Visited here with LittleLaura and Diehardlove. Was a good day and a huge site. 
Highlight for me was getting into the Rapier dome. 
The base opened in the 1930's and closed in the 1990's. Parts of the site are still used as units and theres also a housing estate there. 

Anyway on with the pics...


The bunkers at the back end of the site













Station headquarters and chapel





Airmans restaurant

















Telecommunications





self destruct...






























The Dome














Control towers


----------



## Urban Mole (Apr 12, 2010)

Looks like a good site to visit.

Whats the heras fencing for, to keep people out, or because its due for demo?


----------



## diehardlove (Apr 12, 2010)

nice pics tom was a good day,haha you caught me on the climbing frame on a pic lol


----------



## UrbanX (Apr 12, 2010)

Excellent report! 
Hope you're ready for the inevitable 100 PMs asking you for access details for the dome! 
It really is a surreal place isn't it? So much of the site looks like other local military venues.
Did you find any 'Most Haunted' tat?


----------



## Black Shuck (Apr 12, 2010)

Nice work there Tom! The place is still excellent!


----------



## diehardlove (Apr 12, 2010)

UrbanX said:


> Excellent report!
> Hope you're ready for the inevitable 100 PMs asking you for access details for the dome!
> It really is a surreal place isn't it? So much of the site looks like other local military venues.
> Did you find any 'Most Haunted' tat?



haha yes thats a funny thing about getting in somewhere good,the sound in there was really strange a tiny noise was as loud as a bang and was quite light in there even though there was no windows etc.


----------



## losttom (Apr 12, 2010)

Urban Mole said:


> Looks like a good site to visit.
> 
> Whats the heras fencing for, to keep people out, or because its due for demo?

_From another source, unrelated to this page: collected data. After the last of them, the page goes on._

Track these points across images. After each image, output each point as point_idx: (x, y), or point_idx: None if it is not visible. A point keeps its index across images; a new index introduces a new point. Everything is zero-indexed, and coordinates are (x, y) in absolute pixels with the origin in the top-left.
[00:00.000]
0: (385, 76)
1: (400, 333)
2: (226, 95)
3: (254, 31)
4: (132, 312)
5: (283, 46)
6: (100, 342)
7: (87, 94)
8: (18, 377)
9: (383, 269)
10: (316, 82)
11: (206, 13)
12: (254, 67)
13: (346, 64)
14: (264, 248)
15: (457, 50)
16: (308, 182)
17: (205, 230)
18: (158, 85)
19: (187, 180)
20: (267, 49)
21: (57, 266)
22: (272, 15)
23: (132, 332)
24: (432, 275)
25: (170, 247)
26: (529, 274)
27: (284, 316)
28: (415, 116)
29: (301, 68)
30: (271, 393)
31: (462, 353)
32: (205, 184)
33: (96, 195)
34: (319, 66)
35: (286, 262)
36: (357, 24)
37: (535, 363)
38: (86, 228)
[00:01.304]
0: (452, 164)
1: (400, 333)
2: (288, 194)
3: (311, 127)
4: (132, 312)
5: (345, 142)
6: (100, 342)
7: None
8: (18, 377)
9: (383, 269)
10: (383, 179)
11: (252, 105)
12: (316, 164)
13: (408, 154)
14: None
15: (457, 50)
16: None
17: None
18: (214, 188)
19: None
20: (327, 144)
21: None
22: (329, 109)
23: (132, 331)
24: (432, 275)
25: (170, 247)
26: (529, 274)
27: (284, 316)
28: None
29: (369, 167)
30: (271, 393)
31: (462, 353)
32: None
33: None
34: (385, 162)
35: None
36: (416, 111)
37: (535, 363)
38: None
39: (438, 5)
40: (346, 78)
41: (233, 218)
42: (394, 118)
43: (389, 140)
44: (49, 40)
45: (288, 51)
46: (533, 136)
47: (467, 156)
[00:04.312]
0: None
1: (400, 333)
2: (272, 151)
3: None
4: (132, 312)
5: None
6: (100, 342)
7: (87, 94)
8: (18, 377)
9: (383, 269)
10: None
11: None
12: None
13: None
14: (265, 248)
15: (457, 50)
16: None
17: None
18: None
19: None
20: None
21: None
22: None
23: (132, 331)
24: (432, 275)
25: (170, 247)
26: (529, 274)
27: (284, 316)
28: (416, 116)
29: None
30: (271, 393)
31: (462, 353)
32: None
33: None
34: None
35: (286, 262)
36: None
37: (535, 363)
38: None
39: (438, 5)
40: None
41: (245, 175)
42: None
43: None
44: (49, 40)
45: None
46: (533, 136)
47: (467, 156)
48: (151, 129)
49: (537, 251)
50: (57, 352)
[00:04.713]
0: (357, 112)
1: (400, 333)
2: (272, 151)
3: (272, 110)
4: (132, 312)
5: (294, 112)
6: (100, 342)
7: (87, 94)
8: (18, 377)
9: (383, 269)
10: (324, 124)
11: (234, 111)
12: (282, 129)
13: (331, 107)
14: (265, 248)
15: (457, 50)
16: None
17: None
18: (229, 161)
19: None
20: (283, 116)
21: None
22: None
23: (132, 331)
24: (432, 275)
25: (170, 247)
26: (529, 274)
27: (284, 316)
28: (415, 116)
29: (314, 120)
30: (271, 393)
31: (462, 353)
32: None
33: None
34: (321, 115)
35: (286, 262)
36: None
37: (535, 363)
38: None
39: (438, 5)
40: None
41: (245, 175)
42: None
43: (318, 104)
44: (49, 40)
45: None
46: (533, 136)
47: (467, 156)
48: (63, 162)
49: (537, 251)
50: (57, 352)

I think its more for keeping people out, i could be wrong though!



diehardlove said:


> nice pics tom was a good day,haha you caught me on the climbing frame on a pic lol



Had to be done mate, could of been the one of you on the ropes....



UrbanX said:


> Excellent report!
> Hope you're ready for the inevitable 100 PMs asking you for access details for the dome!
> It really is a surreal place isn't it? So much of the site looks like other local military venues.
> Did you find any 'Most Haunted' tat?



Thanks UrbanX, havnt had any pm's yet.....
Didnt find any most haunted stuff


----------



## diehardlove (Apr 12, 2010)

losttom said:


> I think its more for keeping people out, i could be wrong though!
> 
> 
> 
> ...



haha what you like the ropes were embarresing very good day mate i really enjoyed it


----------



## losttom (Apr 14, 2010)

diehardlove said:


> haha what you like the ropes were embarresing very good day mate i really enjoyed it



Bet your glad i cant actually find that pic


----------



## hydealfred (Apr 14, 2010)

Nice explore - well done.


----------



## Bettyboo (Apr 17, 2010)

Great pics there, ironic as watching Most Haunteds Live when they went there, what an amazing place


----------



## Dab (Apr 18, 2010)

great find lads, that dome looks cool


----------